Problem details
Reproduce the listing below line for line, everything from its first line down to and including the line that contains "Dot at: (236, 349)".

Data records
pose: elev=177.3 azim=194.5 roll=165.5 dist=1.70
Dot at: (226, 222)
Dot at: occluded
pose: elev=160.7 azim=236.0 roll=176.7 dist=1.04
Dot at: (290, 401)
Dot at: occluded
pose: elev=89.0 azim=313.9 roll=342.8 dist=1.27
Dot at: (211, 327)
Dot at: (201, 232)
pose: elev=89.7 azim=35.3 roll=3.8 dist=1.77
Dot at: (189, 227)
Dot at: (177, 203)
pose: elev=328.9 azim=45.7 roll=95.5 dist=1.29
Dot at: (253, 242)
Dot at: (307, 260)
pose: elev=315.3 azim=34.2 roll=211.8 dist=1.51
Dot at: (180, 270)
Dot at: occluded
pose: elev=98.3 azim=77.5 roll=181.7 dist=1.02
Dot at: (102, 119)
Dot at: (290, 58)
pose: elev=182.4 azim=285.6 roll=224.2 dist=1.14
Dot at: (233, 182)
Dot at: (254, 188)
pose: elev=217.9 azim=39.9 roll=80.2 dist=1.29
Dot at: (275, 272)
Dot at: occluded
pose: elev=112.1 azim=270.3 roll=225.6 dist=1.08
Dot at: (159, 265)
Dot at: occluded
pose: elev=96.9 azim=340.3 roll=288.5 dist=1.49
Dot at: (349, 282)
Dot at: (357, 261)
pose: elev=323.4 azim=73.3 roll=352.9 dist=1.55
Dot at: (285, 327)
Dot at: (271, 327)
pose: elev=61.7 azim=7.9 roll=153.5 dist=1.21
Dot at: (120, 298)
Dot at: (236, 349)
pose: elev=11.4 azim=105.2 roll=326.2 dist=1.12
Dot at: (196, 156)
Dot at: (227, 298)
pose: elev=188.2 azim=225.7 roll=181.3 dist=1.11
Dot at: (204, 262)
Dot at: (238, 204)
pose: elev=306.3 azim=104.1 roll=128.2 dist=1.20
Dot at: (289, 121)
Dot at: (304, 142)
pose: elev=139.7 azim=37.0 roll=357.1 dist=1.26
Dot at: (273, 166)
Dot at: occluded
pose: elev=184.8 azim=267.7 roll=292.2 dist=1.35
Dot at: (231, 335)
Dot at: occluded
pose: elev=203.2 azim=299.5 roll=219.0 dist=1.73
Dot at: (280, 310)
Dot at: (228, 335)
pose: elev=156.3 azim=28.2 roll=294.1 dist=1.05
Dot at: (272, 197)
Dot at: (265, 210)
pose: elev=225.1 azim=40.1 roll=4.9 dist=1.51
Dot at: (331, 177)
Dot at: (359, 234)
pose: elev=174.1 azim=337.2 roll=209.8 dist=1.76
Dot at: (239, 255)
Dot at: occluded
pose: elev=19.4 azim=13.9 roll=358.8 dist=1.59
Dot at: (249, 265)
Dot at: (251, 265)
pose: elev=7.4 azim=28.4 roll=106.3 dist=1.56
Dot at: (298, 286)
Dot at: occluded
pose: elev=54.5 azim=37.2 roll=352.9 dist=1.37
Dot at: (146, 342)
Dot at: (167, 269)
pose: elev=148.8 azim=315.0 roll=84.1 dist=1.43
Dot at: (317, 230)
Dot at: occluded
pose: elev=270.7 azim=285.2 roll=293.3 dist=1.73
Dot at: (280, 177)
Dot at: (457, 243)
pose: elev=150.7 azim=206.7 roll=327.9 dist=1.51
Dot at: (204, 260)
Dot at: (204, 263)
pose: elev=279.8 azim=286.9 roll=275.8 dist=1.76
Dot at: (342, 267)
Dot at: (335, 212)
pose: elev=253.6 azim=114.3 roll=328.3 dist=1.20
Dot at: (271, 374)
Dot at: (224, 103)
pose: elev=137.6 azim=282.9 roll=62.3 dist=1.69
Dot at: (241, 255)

Solution to this problem
pose: elev=177.3 azim=194.5 roll=165.5 dist=1.70
Dot at: (226, 222)
Dot at: occluded
pose: elev=160.7 azim=236.0 roll=176.7 dist=1.04
Dot at: (290, 401)
Dot at: occluded
pose: elev=89.0 azim=313.9 roll=342.8 dist=1.27
Dot at: (211, 327)
Dot at: (201, 232)
pose: elev=89.7 azim=35.3 roll=3.8 dist=1.77
Dot at: (189, 227)
Dot at: (177, 203)
pose: elev=328.9 azim=45.7 roll=95.5 dist=1.29
Dot at: (253, 242)
Dot at: (307, 260)
pose: elev=315.3 azim=34.2 roll=211.8 dist=1.51
Dot at: (180, 270)
Dot at: occluded
pose: elev=98.3 azim=77.5 roll=181.7 dist=1.02
Dot at: (102, 119)
Dot at: (290, 58)
pose: elev=182.4 azim=285.6 roll=224.2 dist=1.14
Dot at: (233, 182)
Dot at: (254, 188)
pose: elev=217.9 azim=39.9 roll=80.2 dist=1.29
Dot at: (275, 272)
Dot at: occluded
pose: elev=112.1 azim=270.3 roll=225.6 dist=1.08
Dot at: (159, 265)
Dot at: occluded
pose: elev=96.9 azim=340.3 roll=288.5 dist=1.49
Dot at: (349, 282)
Dot at: (357, 261)
pose: elev=323.4 azim=73.3 roll=352.9 dist=1.55
Dot at: (285, 327)
Dot at: (271, 327)
pose: elev=61.7 azim=7.9 roll=153.5 dist=1.21
Dot at: (120, 298)
Dot at: (236, 349)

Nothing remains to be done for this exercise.